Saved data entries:
____
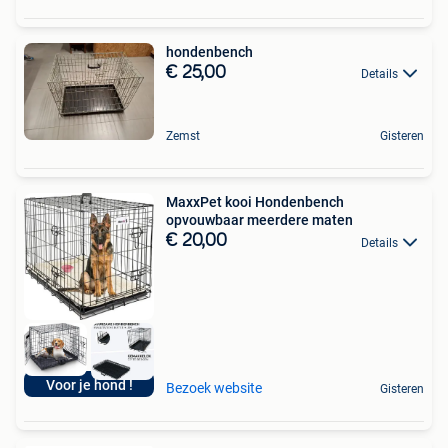
hondenbench
€ 25,00
Details
Zemst
Gisteren
MaxxPet kooi Hondenbench
opvouwbaar meerdere maten
€ 20,00
Details
Voor je hond !
Bezoek website
Gisteren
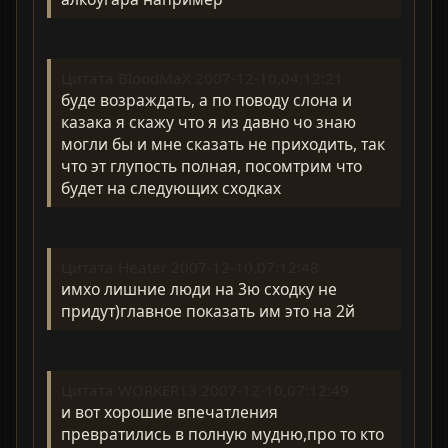
Цитата BloodMaX 2007-12-10,04:12:21
буде возраждать, а по поводу слона и
казака я скажу что я из давно чо знаю
могли бы и мне сказать не приходить, так
что эт глупость полная, посомтрим что
будет на следующих сходках
Цитата Heater 2007-12-10,07:12:48
имхо лишние люди на 3ю сходку не
придут)главное показать им это на 2й
Цитата WORKER13 2007-12-10,07:12:49
и вот хорошие впечатления
превратились в полную мудню,про то кто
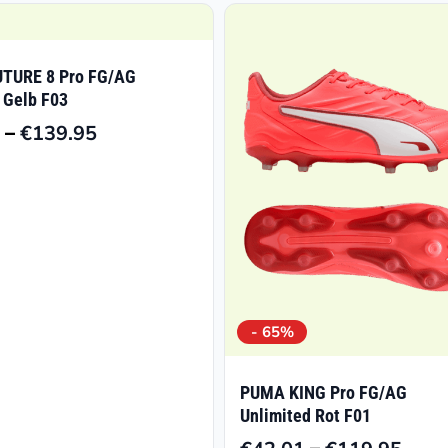
TURE 8 Pro FG/AG
 Gelb F03
–
€
139.95
Preisspanne:
€99.00
bis
€139.95
- 65%
PUMA KING Pro FG/AG
Unlimited Rot F01
–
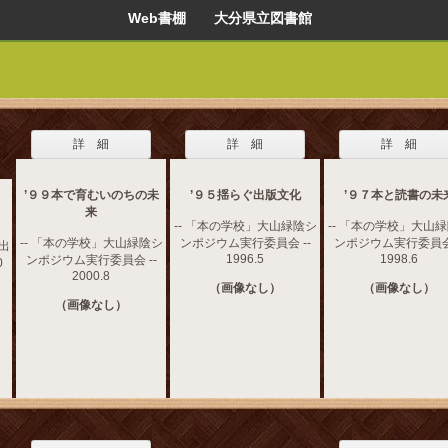
Web書棚 大分県立図書館
詳 細
詳 細
詳 細
’９９本で育むいのちの未
’９５揺らぐ出版文化
’９７本と読書の未
来
-- 「本の学校」大山緑陰シ
-- 「本の学校」大山
-- 「本の学校」大山緑陰シ
ンポジウム実行委員会 --
ンポジウム実行委員会 
 出
1996.5
1998.6
ンポジウム実行委員会 --
0
2000.8
（画像なし）
（画像なし）
（画像なし）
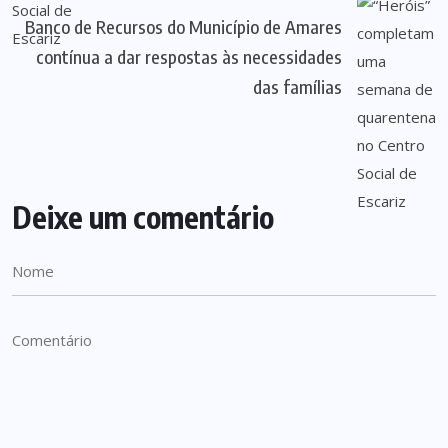
Banco de Recursos do Município de Amares
contínua a dar respostas às necessidades
das famílias
Deixe um comentário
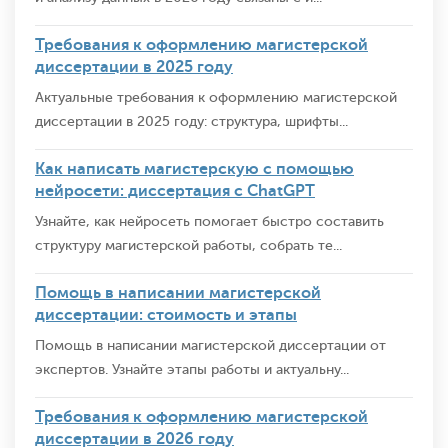
Требования к оформлению магистерской
диссертации в 2025 году
Актуальные требования к оформлению магистерской
диссертации в 2025 году: структура, шрифты...
Как написать магистерскую с помощью
нейросети: диссертация с ChatGPT
Узнайте, как нейросеть помогает быстро составить
структуру магистерской работы, собрать те...
Помощь в написании магистерской
диссертации: стоимость и этапы
Помощь в написании магистерской диссертации от
экспертов. Узнайте этапы работы и актуальну...
Требования к оформлению магистерской
диссертации в 2026 году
____
Every line above with the word "работы" belongs in the answer, copied as written.

структуру магистерской работы, собрать те...
экспертов. Узнайте этапы работы и актуальну...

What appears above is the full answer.